Task item: The whole listing below needs to be duplicated exactly, pictures aside.
---
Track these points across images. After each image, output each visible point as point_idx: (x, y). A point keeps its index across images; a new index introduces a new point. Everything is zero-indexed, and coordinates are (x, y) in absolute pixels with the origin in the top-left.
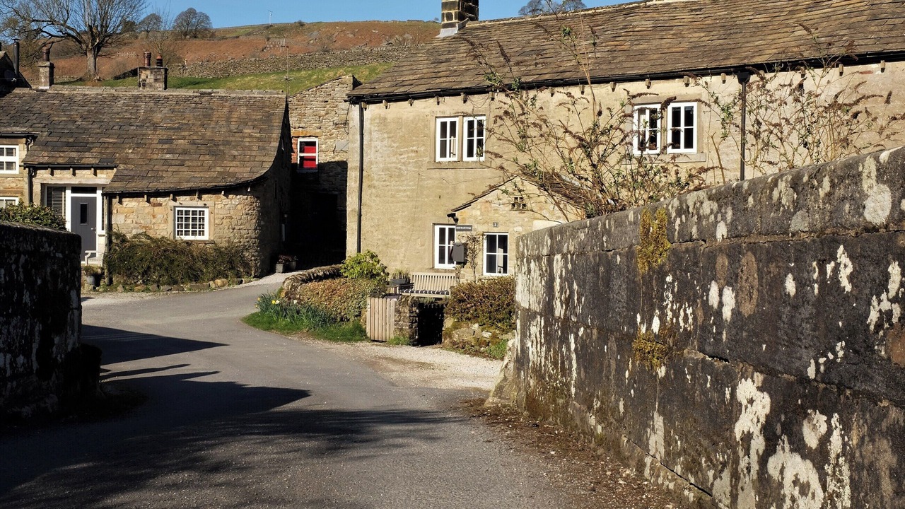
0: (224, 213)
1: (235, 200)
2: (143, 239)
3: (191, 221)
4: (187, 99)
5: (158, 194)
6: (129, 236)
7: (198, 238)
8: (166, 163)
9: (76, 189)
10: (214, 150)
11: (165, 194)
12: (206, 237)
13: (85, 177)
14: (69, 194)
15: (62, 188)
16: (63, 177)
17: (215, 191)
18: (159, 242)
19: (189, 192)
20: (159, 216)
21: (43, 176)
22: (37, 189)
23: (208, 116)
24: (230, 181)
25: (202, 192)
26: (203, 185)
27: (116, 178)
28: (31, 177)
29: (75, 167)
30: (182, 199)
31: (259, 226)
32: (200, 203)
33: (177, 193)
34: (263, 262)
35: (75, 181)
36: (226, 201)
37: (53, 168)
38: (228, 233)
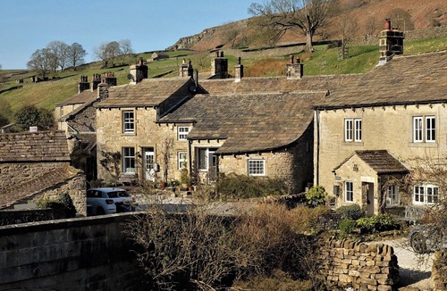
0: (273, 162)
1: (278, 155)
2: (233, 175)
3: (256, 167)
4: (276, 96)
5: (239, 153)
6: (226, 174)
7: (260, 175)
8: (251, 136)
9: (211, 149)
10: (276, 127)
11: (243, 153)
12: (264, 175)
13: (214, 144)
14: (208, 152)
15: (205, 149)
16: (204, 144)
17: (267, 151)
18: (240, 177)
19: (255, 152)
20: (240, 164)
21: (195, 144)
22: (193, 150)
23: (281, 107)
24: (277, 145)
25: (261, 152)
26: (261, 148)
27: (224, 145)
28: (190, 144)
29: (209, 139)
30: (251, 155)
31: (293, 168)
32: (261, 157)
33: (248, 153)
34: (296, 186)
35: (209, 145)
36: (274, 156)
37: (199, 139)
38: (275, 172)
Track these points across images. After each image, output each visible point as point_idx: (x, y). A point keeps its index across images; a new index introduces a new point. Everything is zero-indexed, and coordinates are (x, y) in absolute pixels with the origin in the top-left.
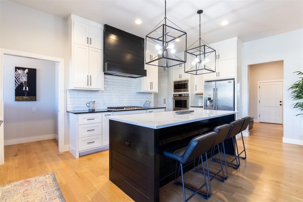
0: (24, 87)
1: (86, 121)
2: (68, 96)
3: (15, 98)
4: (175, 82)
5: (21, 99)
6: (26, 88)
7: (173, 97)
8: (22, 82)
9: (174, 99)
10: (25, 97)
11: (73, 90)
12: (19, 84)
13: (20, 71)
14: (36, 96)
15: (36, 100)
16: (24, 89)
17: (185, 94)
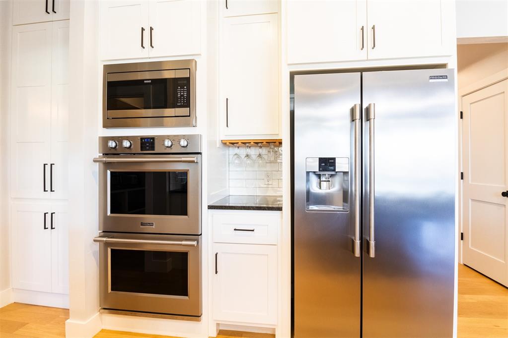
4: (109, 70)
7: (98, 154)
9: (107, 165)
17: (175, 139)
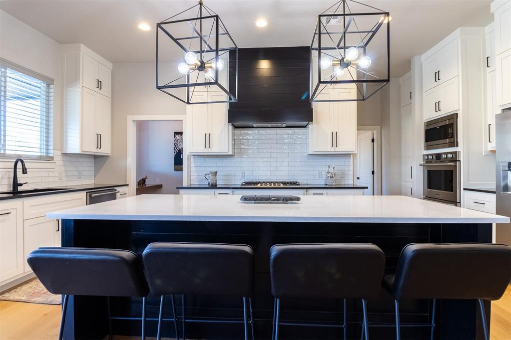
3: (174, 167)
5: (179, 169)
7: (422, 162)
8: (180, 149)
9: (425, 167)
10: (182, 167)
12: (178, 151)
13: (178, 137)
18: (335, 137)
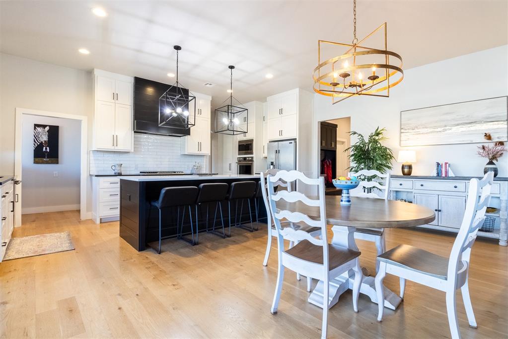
---
Answer for the task:
Track these points across images. After each image, output each visible point as point_idx: (x, y). A point keeps its index across images; a new index introduces a new point. Everything is zero-indexed, and coordinates are (x, y) in absolute pixels with the origin in the top-left.
0: (224, 213)
1: (235, 200)
2: (143, 239)
3: (191, 221)
4: (187, 99)
5: (158, 194)
6: (129, 236)
7: (198, 238)
8: (166, 163)
9: (76, 189)
10: (214, 150)
11: (165, 194)
12: (206, 237)
13: (85, 177)
14: (69, 194)
15: (62, 188)
16: (63, 177)
17: (215, 191)
18: (159, 242)
19: (189, 192)
20: (159, 216)
21: (43, 176)
22: (37, 189)
23: (208, 116)
24: (230, 181)
25: (202, 192)
26: (203, 185)
27: (116, 178)
28: (31, 177)
29: (75, 167)
30: (182, 199)
31: (259, 226)
32: (200, 203)
33: (177, 193)
34: (263, 262)
35: (75, 181)
36: (226, 201)
37: (53, 168)
38: (228, 233)
0: (273, 162)
1: (278, 155)
2: (233, 175)
3: (256, 167)
4: (276, 96)
5: (239, 153)
6: (226, 174)
7: (260, 175)
8: (251, 136)
9: (211, 149)
10: (276, 127)
11: (243, 153)
12: (264, 175)
13: (214, 144)
14: (208, 152)
15: (205, 149)
16: (204, 144)
17: (267, 151)
18: (240, 177)
19: (255, 152)
20: (240, 164)
21: (195, 144)
22: (193, 150)
23: (281, 107)
24: (277, 145)
25: (261, 152)
26: (261, 148)
27: (224, 145)
28: (190, 144)
29: (209, 139)
30: (251, 155)
31: (293, 168)
32: (261, 157)
33: (248, 153)
34: (296, 186)
35: (209, 145)
36: (274, 156)
37: (199, 139)
38: (275, 172)
Track these points across images. After each image, output each visible point as point_idx: (x, y). A point keeps its index across images; a new index introduces a new point. Everything is zero-indexed, and coordinates are (x, y) in absolute pixels with the origin in the top-left.
0: (24, 87)
1: (86, 121)
2: (68, 96)
3: (15, 98)
4: (175, 82)
5: (21, 99)
6: (26, 88)
7: (173, 97)
8: (22, 82)
9: (174, 99)
10: (25, 97)
11: (73, 90)
12: (19, 84)
13: (20, 71)
14: (36, 96)
15: (36, 100)
16: (24, 89)
17: (185, 94)
4: (109, 70)
7: (98, 154)
9: (107, 165)
17: (175, 139)
3: (174, 167)
5: (179, 169)
7: (422, 162)
8: (180, 149)
9: (425, 167)
10: (182, 167)
12: (178, 151)
13: (178, 137)
18: (335, 137)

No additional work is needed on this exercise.